Arizona Gov. Jan Brewer (R) signed a controversial law this week targeting ethnic studies classes in public schools. In the wake of international reaction to the state’s illegal-immigration law, Arizona is once again roiling the Latino community and stirring up issues of racial identity, national pride, and respect.
The new law threatens to withhold 10 percent of state funding from any school district or charter school that offers classes that are designed for one particular group, “advocate ethnic solidarity,” “promote resentment of a race or class of people,” or “promote the overthrow of the United States government.”
Arizona’s superintendent of public instruction Tom Horne sees the law as a victory in a two-year quest against classes in Tucson schools that he believes cause Latino students to resent whites. The law “is consistent with the fundamental American value that we are all individuals, not exemplars of whatever ethnic groups we were born into,” he noted in a statement last month when legislators passed the law. “Ethnic studies programs teach the opposite, and are designed to promote ethnic chauvinism.”
The classes are open to all students and include non-Hispanics, she says. The Tucson district is 56 percent Hispanic. “If kids come together and they feel some sense of brotherhood from sharing a class and studying about history and possibly previous oppression, well, that’s a byproduct of the course; we’re not teaching solidarity.”
In an open letter to the Tucson community in 2007, Mr. Horne cited passages in several textbooks as inflammatory, and said a teacher had complained of a separatist political agenda prevailing in such classes. Ms. Shafer says Horne has not visited any of the classes himself.
The law takes effect next January, and if the state superintendent or school board says Tucson schools are out of compliance, “I would imagine there would be a legal challenge,” Shafer says.
The law could be challenged on a First Amendment basis for being too broad and vague in its references to solidarity and resentment, says Ruthann Robson, a professor at the City University of New York School of Law. “The biggest problem is the chilling effect,” she says, noting that teachers or school leaders in Arizona might end or modify legitimate classes out of fear of losing funding.
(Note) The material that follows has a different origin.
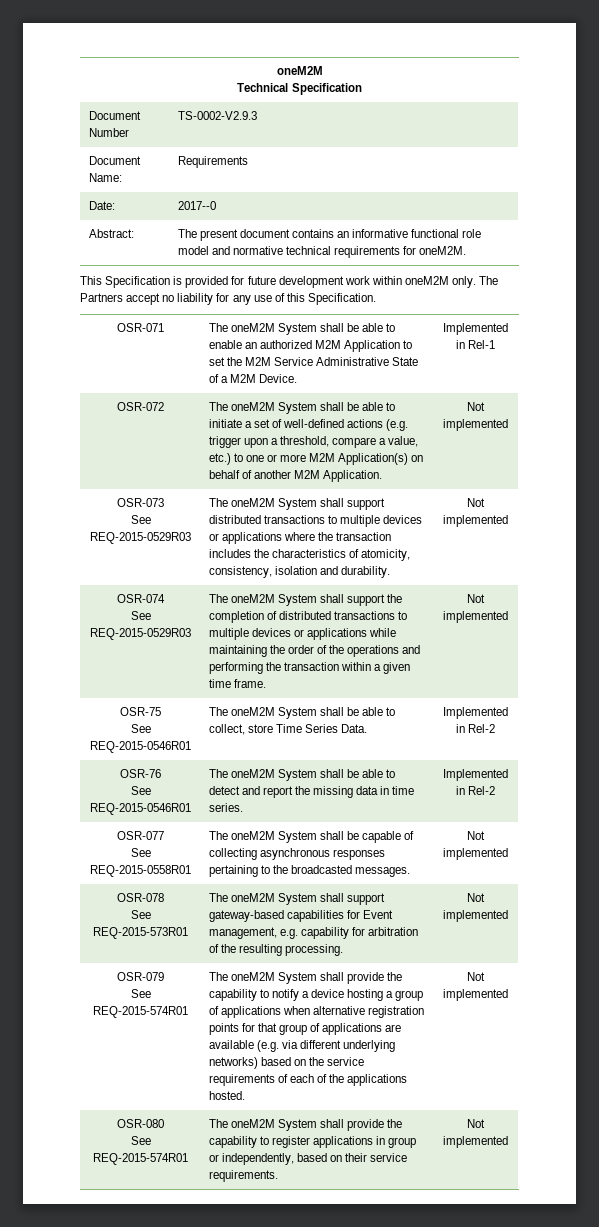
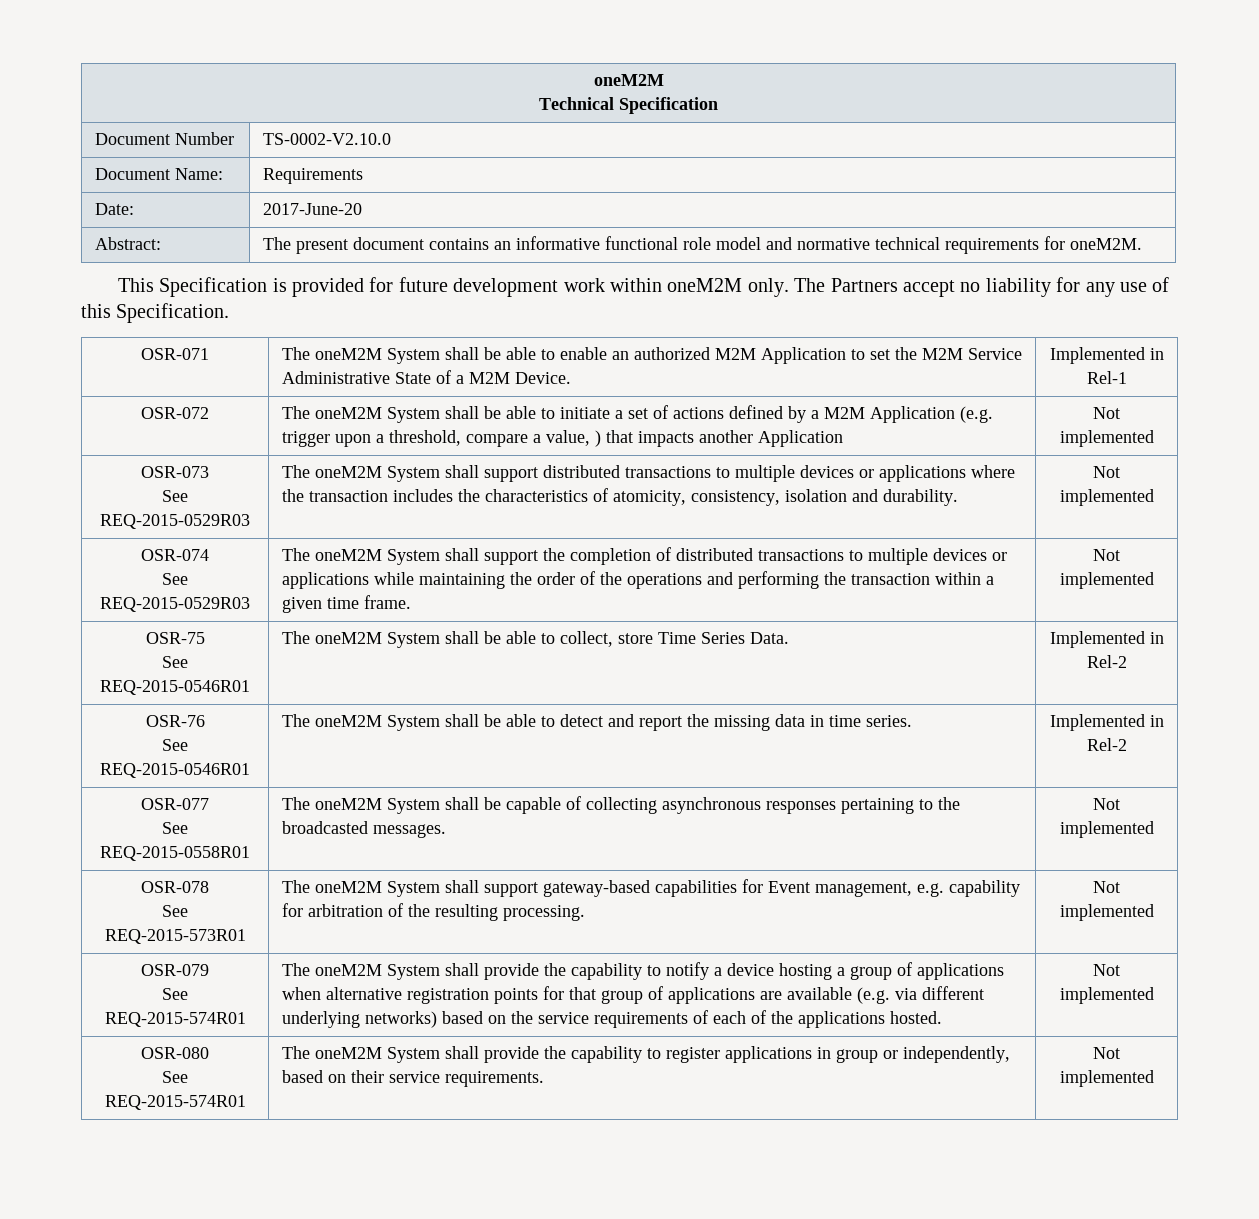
[177,111,257,120] TS-0002-V2.9.3 -> [262,133,391,145] TS-0002-V2.10.0
[177,201,216,210] 2017--0 -> [262,203,362,215] 2017-June-20
[283,419,384,428] well-defined actions -> [672,405,955,423] actions defined by a M2M Application
[208,453,424,465] [208,470,383,482] etc.) to one or more M2M Application(s) on behalf of another M2M Application. -> [594,430,843,447] ) that impacts another Application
A group of United Nations human rights experts expressed concern earlier this week about both the immigration and ethnic studies laws in Arizona. “Everyone has the right to seek and develop cultural knowledge and to know and understand his or her own culture...,” they said.
Hunger-strikers at the University of California at Berkeley recently included among their demands that the campus preserve its commitment to ethnic studies in light of what they considered an attack on such courses in the Arizona law. The group ended their strike Wednesday after a meeting with administrators produced “modest agreements.”